═════ Bacaan ═════
Pukul 14.00 WIB, Gusti Gelombang bersama Bapak Kiki (Walhi Kalimantan Tengah) bertemu dengan Bapak Hengky di ruangan kerjanya. Dari uraian yang disampaikan Gusti Gelombang serta bukti-bukti yang ada, Pak Hengky menyampaikan bahwa kasus tersebut sudah memasuki ranah hukum pidana karena pengajuan kredit dalam kasus tersebut menggunakan lembaga koperasi, akan tetapi tidak ada anggota yang terdaftar dan tercatat pada saat pengajuan kredit tersebut. Pak Hengky menyebut, kesimpulan tersebut mengacu kepada UU No. 25 Tahun 1992 tentang Perkoperasian. Lalu Bapak Hengky menegaskan bahwa kasus tersebut bukan merupakan ranah pihak Dinas Koperasi melainkan ranah pihak penegak hukum.

 

Tanggal 3 Juni 2015

Gusti Gelombang mendatangi Mabes Polri untuk menyampaikan kronologis atas pelaporan yang akan dibuatkan. Setelah penyampaikan kronologis tersebut, Bagian Reskrim Mabes Polri melalui petugas yang bernama Pak Heri meminta Gusti Gelombang untuk menyerahkan  surat dan dokumen kepada Kepala Badan Reserse Kriminal Polri (Kabareskrim)  Komisaris Jenderal Polisi Drs. Budi Waseso, S.H.  yang diterima oleh staff administrasi;

 

Pada hari yang sama atas kronologis yang telah dipaparkan di atas, Gusti Gelombang mendatangi kantor Kompolnas yang masih berada di kawasan Mabes Polri. Kepada Kompolnas diantaranya melalui Prof Adrianus Meliala ia memohon agar Kompolnas menjamin agar Polri  melaksanakan proses hukum yang adil dan transparan terhadap laporan dugaan tindak pidana pemalsuan tanda tangan tersebut.

 

Tanggal 17 September2015

Ada laporan Polisi  An. Tatang Dwi Krisdiantoro Bin Edi Sucipto pada peristiwa  Penggelapan Dalam Jabatan pada bulan Juni 2010 s/d September 2011 di kantor PT BGA dan karena  perusahaan mengalami kerugian sebesar Rp. 8.000.000,- (delapan juta rupiah)
═════ Data Berikut ═════
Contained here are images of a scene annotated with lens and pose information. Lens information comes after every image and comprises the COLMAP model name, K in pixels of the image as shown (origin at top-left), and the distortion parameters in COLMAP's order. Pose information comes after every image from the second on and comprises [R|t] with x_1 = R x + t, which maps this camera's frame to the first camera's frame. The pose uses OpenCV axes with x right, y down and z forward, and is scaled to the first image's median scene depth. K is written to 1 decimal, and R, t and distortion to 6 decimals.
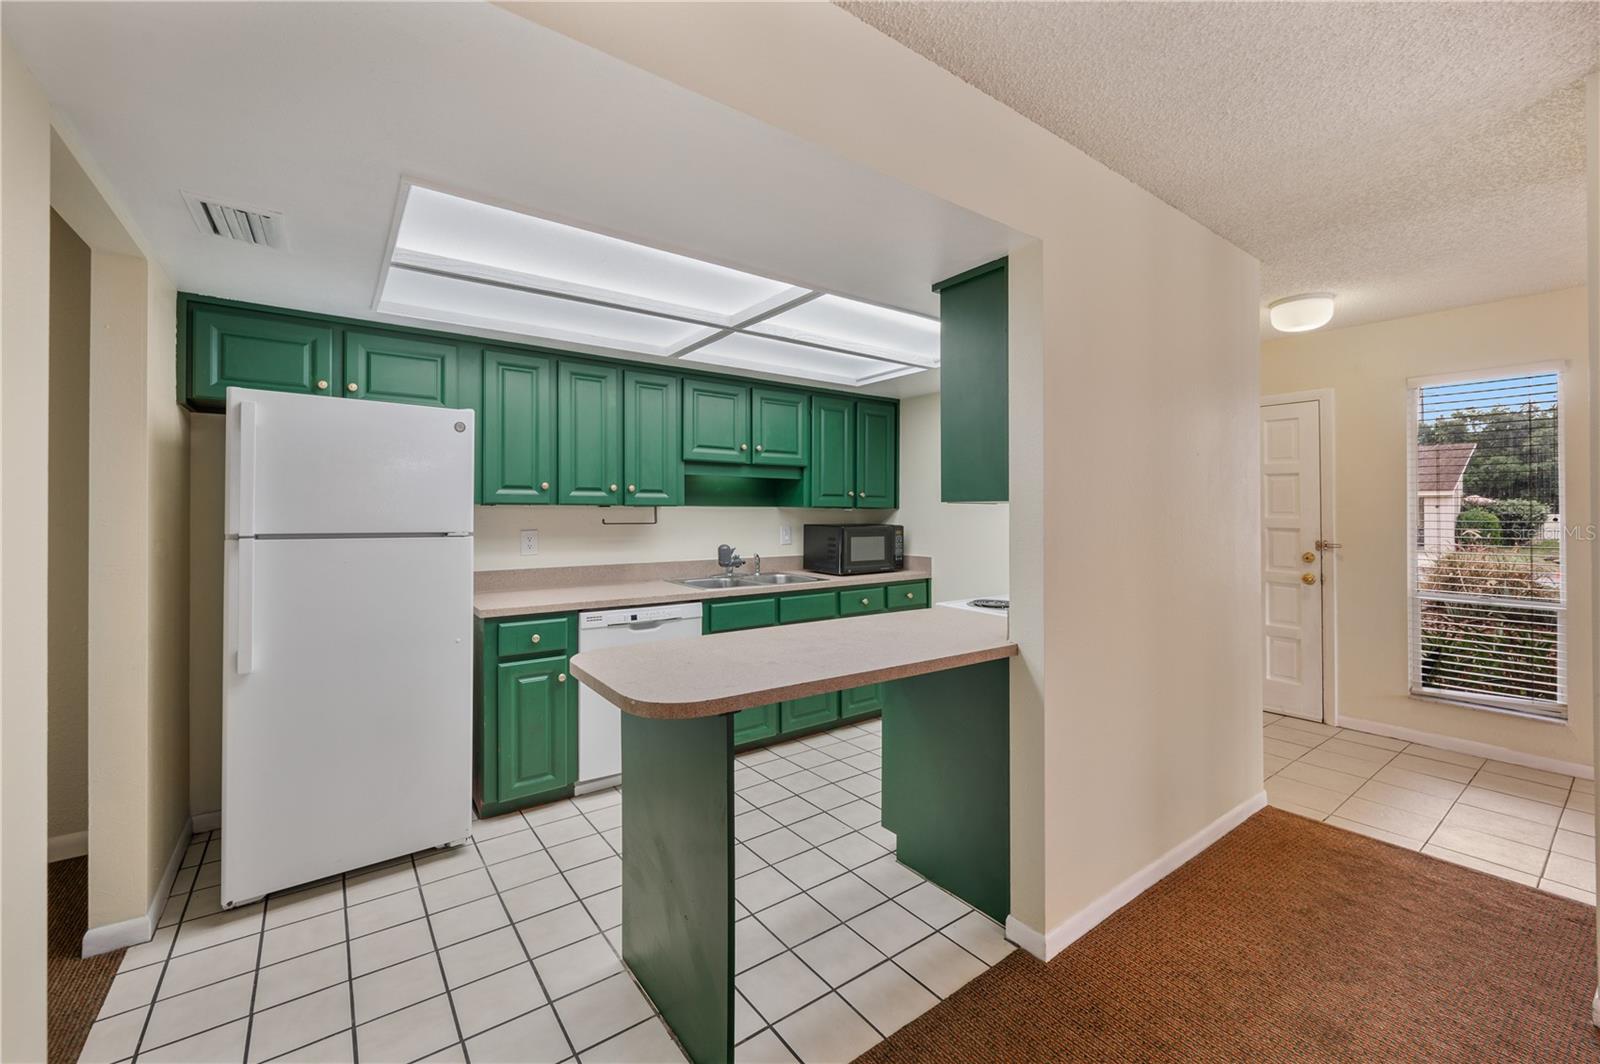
lens RADIAL K [[640.3, 0, 810.4], [0, 640.3, 510.5], [0, 0, 1]] dist [-0.001762, 0.000531]
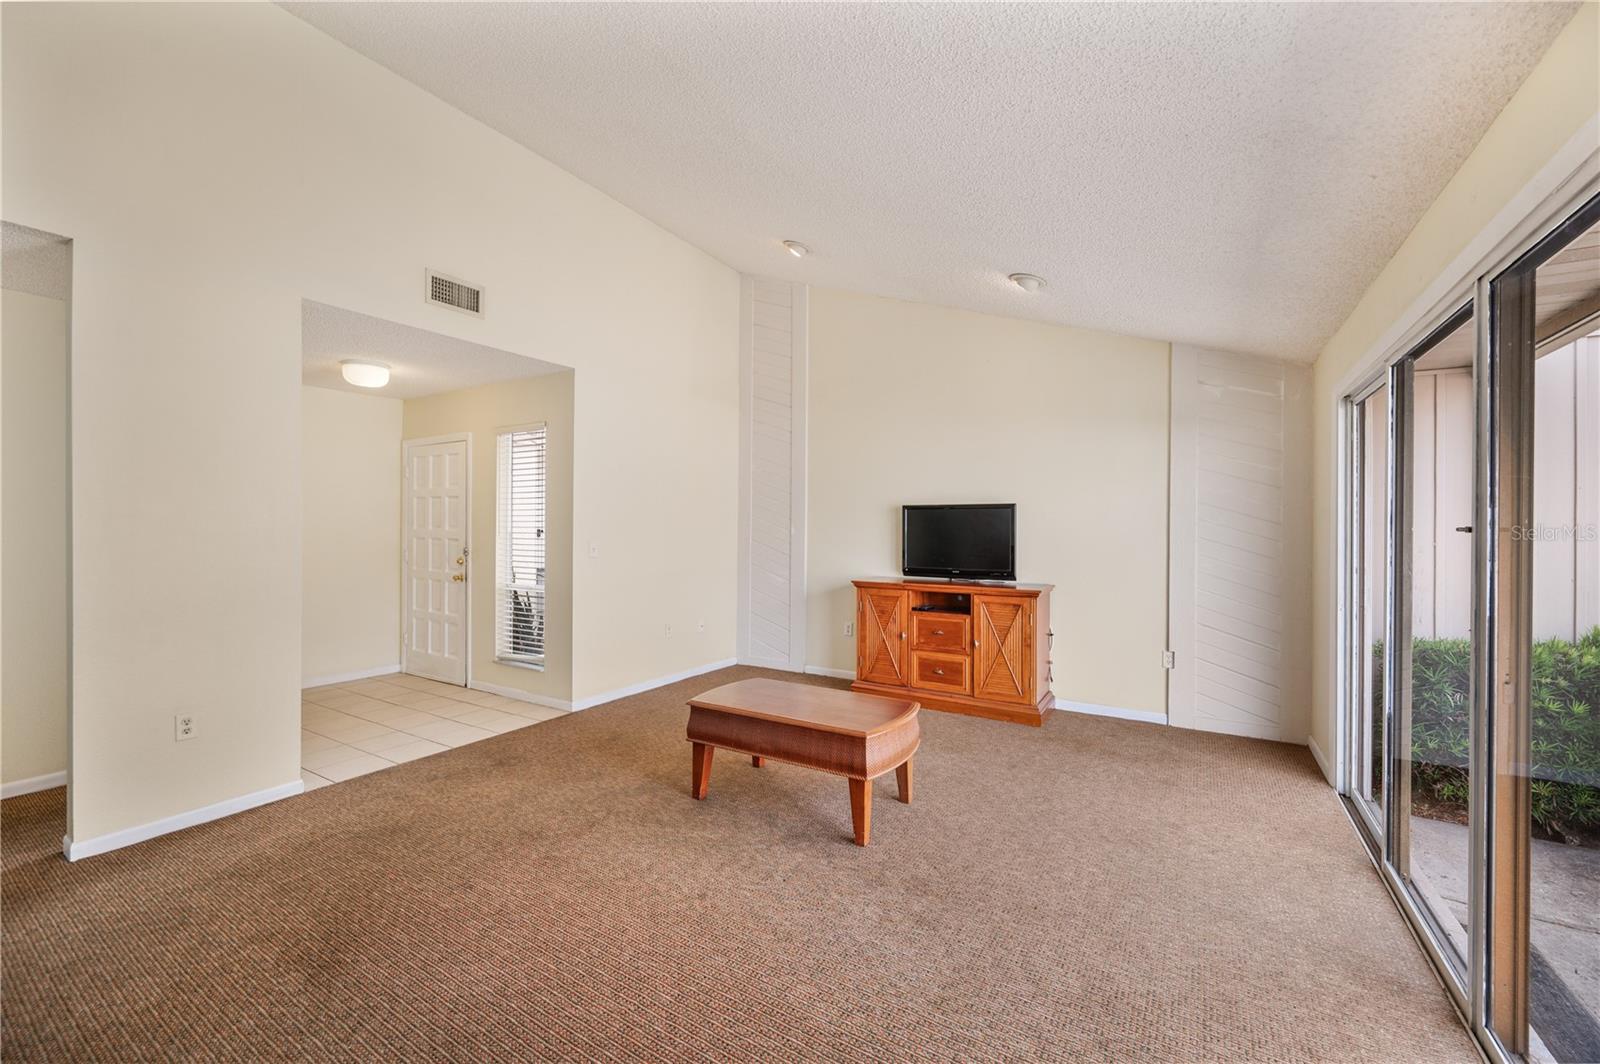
lens RADIAL K [[640.3, 0, 811.3], [0, 640.3, 519.3], [0, 0, 1]] dist [-0.001762, 0.000531]
pose [[0.933750, 0.003086, 0.357912, 1.090199], [-0.002537, 0.999995, -0.002004, -0.012315], [-0.357917, 0.000963, 0.933753, -0.532098]]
═════
* Tugas 1 *
Tentukan apakah pernyataan (a), (b), dan (c) berikut sesuai dengan bacaan tentang pelaporan kasus koperasi. Jawab ya atau tidak untuk masing-masing, disertai kutipan kata-kata bacaan yang menjadi penentunya.
(a) Pak Hengky menyatakan bahwa kasus tersebut termasuk ranah Dinas Koperasi.
(b) Kantor Kompolnas berada di kawasan Mabes Polri.
(c) Perusahaan mengalami kerugian sebesar delapan juta rupiah.
* Tugas 2 *
Tulis ulang bagian bacaan tentang pelaporan kasus koperasi, mulai dari "Tanggal 17 September2015" sampai dengan "(delapan juta rupiah)". Ganti "Penggelapan Dalam Jabatan" dengan "penggelapan".

* Hasil Latihan 1 *
(a) Tidak: "kasus tersebut bukan merupakan ranah pihak Dinas Koperasi melainkan ranah pihak penegak hukum".
(b) Ya: "kantor Kompolnas yang masih berada di kawasan Mabes Polri".
(c) Ya: "perusahaan mengalami kerugian sebesar Rp. 8.000.000,- (delapan juta rupiah)".

* Hasil Latihan 2 *
Tanggal 17 September2015

Ada laporan Polisi  An. Tatang Dwi Krisdiantoro Bin Edi Sucipto pada peristiwa  penggelapan pada bulan Juni 2010 s/d September 2011 di kantor PT BGA dan karena  perusahaan mengalami kerugian sebesar Rp. 8.000.000,- (delapan juta rupiah)